Retype every line of the data below word for word, keeping the original line breaks, spelling, and punctuation.

**STUDY MATERIAL**
_ _ _ _ _
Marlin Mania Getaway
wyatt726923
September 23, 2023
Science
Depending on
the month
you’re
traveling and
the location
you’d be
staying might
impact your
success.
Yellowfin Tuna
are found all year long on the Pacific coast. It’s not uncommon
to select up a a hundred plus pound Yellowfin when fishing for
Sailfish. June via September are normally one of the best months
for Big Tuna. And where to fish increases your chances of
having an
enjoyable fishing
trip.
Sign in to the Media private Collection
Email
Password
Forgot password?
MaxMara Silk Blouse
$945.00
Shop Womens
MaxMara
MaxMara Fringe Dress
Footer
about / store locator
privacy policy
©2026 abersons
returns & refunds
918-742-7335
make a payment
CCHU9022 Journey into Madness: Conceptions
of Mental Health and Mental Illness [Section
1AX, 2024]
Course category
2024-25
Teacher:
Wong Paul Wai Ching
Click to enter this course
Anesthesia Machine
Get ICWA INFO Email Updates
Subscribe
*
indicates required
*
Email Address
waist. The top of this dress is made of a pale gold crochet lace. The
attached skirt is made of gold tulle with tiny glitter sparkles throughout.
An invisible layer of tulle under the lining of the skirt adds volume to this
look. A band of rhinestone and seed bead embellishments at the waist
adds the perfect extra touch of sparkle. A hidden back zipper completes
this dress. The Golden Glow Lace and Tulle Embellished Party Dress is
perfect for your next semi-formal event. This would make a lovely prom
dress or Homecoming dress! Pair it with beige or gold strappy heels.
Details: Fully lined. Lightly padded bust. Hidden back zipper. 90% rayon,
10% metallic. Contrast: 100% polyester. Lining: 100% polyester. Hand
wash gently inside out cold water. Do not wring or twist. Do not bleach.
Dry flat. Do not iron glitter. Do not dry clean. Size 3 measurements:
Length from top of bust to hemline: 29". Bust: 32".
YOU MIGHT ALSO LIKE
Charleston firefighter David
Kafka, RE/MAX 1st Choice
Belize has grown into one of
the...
_ _ _ _ _
**EXERCISE SOLUTION**
Marlin Mania Getaway
wyatt726923
September 23, 2023
Science
Depending on
the month
you’re
traveling and
the location
you’d be
staying might
impact your
success.
Yellowfin Tuna
are found all year long on the Pacific coast. It’s not uncommon
to select up a a hundred plus pound Yellowfin when fishing for
Sailfish. June via September are normally one of the best months
for Big Tuna. And where to fish increases your chances of
having an
enjoyable fishing
trip.
Sign in to the Media private Collection
Email
Password
Forgot password?
MaxMara Silk Blouse
$945.00
Shop Womens
MaxMara
MaxMara Fringe Dress
Footer
about / store locator
privacy policy
©2026 abersons
returns & refunds
918-742-7335
make a payment
CCHU9022 Journey into Madness: Conceptions
of Mental Health and Mental Illness [Section
1AX, 2024]
Course category
2024-25
Teacher:
Wong Paul Wai Ching
Click to enter this course
Anesthesia Machine
Get ICWA INFO Email Updates
Subscribe
*
indicates required
*
Email Address
waist. The top of this dress is made of a pale gold crochet lace. The
attached skirt is made of gold tulle with tiny glitter sparkles throughout.
An invisible layer of tulle under the lining of the skirt adds volume to this
look. A band of rhinestone and seed bead embellishments at the waist
adds the perfect extra touch of sparkle. A hidden back zipper completes
this dress. The Golden Glow Lace and Tulle Embellished Party Dress is
perfect for your next semi-formal event. This would make a lovely prom
dress or Homecoming dress! Pair it with beige or gold strappy heels.
Details: Fully lined. Lightly padded bust. Hidden back zipper. 90% rayon,
10% metallic. Contrast: 100% polyester. Lining: 100% polyester. Hand
wash gently inside out cold water. Do not wring or twist. Do not bleach.
Dry flat. Do not iron glitter. Do not dry clean. Size 3 measurements:
Length from top of bust to hemline: 29". Bust: 32".
YOU MIGHT ALSO LIKE
Charleston firefighter David
Kafka, RE/MAX 1st Choice
Belize has grown into one of
the...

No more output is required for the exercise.